God warned the people of Israel to turn away from their corrupt behavior and “do what is good” (Amos 5:14, NLT). If they would go against the prevailing corruption by hating evil behavior and clinging to what is good and righteous, if they would defend justice instead of trampling on it (Amos 5:10–12), the Lord would stand by them as their defender rather than as their judge. Similarly, Paul asserted that to those who “keep on doing good, seeking after the glory and honor and immortality that God offers,” the Lord will give eternal life. “But he will pour out his anger and wrath on those who live for themselves, who refuse to obey the truth and instead live lives of wickedness” (Romans 2:7–8, NLT).
God’s Son, Jesus Christ, is “the good shepherd” who “lays down his life for the sheep” (John 10:11). His life and death are ultimate examples of what it means to put sincere, sacrificial love into action. Jesus “gave his life to free us from every kind of sin, to cleanse us, and to make us his very own people, totally committed to doing good deeds” (Titus 2:14, NLT).
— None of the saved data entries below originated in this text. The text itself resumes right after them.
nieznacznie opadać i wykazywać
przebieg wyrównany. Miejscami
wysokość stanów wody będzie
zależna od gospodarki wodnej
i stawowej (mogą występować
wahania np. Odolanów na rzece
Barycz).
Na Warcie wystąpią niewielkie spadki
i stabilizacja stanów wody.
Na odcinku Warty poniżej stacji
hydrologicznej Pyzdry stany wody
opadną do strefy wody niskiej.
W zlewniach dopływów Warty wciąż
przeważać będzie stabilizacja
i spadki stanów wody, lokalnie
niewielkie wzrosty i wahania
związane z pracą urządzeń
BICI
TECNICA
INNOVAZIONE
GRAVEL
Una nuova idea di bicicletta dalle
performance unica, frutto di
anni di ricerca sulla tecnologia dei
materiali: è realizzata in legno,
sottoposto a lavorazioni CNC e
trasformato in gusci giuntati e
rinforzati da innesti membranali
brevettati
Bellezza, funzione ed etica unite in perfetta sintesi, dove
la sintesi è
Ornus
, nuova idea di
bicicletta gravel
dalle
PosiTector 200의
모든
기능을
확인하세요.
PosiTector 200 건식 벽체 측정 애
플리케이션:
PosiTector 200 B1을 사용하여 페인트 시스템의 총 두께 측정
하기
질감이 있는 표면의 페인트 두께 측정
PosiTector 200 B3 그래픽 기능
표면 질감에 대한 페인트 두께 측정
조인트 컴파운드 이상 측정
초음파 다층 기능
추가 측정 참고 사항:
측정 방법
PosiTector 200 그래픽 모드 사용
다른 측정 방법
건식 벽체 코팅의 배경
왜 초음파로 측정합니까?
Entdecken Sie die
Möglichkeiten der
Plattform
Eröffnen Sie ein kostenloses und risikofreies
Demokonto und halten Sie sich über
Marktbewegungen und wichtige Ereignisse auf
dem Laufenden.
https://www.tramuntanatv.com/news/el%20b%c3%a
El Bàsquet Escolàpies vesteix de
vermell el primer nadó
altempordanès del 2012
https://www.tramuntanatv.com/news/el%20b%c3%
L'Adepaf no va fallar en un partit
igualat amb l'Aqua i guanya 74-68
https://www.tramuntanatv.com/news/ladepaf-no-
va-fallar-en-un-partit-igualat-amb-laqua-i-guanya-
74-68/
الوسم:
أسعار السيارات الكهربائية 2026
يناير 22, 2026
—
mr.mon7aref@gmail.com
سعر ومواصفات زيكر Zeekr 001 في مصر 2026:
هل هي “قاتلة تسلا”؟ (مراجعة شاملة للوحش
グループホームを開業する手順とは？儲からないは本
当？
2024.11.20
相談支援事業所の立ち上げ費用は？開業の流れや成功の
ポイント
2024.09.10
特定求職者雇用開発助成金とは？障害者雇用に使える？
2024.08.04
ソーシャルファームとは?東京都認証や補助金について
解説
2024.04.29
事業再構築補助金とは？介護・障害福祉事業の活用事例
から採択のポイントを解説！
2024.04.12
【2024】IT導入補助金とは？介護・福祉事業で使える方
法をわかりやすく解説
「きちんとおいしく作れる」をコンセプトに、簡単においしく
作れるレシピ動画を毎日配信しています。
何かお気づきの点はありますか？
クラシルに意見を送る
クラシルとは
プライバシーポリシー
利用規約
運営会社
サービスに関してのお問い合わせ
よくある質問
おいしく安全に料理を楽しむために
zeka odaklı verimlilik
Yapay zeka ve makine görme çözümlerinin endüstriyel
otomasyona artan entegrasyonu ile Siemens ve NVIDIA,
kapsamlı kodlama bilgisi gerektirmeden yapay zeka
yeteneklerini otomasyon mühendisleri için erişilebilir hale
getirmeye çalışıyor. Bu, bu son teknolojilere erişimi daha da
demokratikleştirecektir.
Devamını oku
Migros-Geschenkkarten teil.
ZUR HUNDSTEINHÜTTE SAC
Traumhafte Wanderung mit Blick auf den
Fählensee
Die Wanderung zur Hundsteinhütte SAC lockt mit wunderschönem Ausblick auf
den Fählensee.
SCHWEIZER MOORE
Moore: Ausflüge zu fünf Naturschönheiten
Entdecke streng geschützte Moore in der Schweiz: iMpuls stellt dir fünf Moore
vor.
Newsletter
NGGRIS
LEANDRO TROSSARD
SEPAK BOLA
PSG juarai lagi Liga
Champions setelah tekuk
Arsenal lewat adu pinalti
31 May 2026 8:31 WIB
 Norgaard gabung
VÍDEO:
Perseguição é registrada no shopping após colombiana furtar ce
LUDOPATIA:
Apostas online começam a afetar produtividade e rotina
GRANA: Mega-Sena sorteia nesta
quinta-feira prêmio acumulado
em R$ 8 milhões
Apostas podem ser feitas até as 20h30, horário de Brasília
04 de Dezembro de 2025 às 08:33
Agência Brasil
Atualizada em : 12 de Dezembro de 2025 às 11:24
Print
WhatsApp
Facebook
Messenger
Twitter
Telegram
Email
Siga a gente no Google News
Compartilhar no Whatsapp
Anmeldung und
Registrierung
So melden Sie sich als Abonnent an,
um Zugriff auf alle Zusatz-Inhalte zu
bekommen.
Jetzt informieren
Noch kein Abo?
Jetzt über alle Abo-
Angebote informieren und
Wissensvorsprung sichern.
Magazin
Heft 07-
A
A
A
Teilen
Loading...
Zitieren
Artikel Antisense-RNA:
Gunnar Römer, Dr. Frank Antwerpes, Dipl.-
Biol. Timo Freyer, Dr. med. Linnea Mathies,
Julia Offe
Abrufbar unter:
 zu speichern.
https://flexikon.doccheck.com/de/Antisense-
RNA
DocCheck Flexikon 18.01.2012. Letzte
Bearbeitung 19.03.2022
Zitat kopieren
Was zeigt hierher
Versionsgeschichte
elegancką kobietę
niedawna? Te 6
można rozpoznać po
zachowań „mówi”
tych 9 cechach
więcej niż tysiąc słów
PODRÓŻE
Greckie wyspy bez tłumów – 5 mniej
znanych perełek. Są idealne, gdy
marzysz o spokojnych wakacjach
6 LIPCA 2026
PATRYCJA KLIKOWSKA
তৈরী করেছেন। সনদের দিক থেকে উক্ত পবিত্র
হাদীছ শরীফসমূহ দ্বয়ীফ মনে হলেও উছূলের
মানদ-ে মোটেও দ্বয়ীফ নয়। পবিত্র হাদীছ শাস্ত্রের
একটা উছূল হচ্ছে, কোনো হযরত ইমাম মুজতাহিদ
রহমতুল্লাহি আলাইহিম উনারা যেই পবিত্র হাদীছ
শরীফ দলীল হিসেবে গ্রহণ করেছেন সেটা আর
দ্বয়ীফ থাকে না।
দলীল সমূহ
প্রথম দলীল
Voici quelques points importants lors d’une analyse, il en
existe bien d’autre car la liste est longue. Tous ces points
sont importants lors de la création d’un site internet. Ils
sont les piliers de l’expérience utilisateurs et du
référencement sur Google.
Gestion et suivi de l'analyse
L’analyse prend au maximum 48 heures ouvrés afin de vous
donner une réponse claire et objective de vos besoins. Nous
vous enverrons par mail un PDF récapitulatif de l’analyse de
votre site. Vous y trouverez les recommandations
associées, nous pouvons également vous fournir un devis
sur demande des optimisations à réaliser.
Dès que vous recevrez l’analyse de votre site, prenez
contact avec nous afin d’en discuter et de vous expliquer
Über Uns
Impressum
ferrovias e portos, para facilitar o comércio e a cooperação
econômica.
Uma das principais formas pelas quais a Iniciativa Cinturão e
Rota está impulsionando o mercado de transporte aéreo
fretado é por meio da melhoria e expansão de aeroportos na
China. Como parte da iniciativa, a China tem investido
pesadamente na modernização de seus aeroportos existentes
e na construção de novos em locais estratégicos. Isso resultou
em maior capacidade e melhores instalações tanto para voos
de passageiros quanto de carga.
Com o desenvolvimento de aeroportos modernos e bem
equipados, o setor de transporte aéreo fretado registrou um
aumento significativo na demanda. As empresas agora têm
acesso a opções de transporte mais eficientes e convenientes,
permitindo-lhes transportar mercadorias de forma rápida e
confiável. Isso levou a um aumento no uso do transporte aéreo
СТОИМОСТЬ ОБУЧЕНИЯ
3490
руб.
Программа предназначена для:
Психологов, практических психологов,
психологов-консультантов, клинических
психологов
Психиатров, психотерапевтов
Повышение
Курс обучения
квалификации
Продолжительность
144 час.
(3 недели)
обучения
By doing good deeds and showing kindness and sacrificial love to others, we prove that we are the children of God: “Dear friend, do not imitate what is evil but what is good. Anyone who does what is good is from God. Anyone who does what is evil has not seen God” (3 John 1:11; see also James 3:13). Clinging to what is good draws us into a closer relationship with Christ, which in turn results in Christlikeness of character: “For God called you to do good, even if it means suffering, just as Christ suffered for you. He is your example, and you must follow in his steps” (1 Peter 2:21, NLT).
We cling to what is good by clinging to the Lord. Jesus Christ in us is all the goodness we need to be wholly good.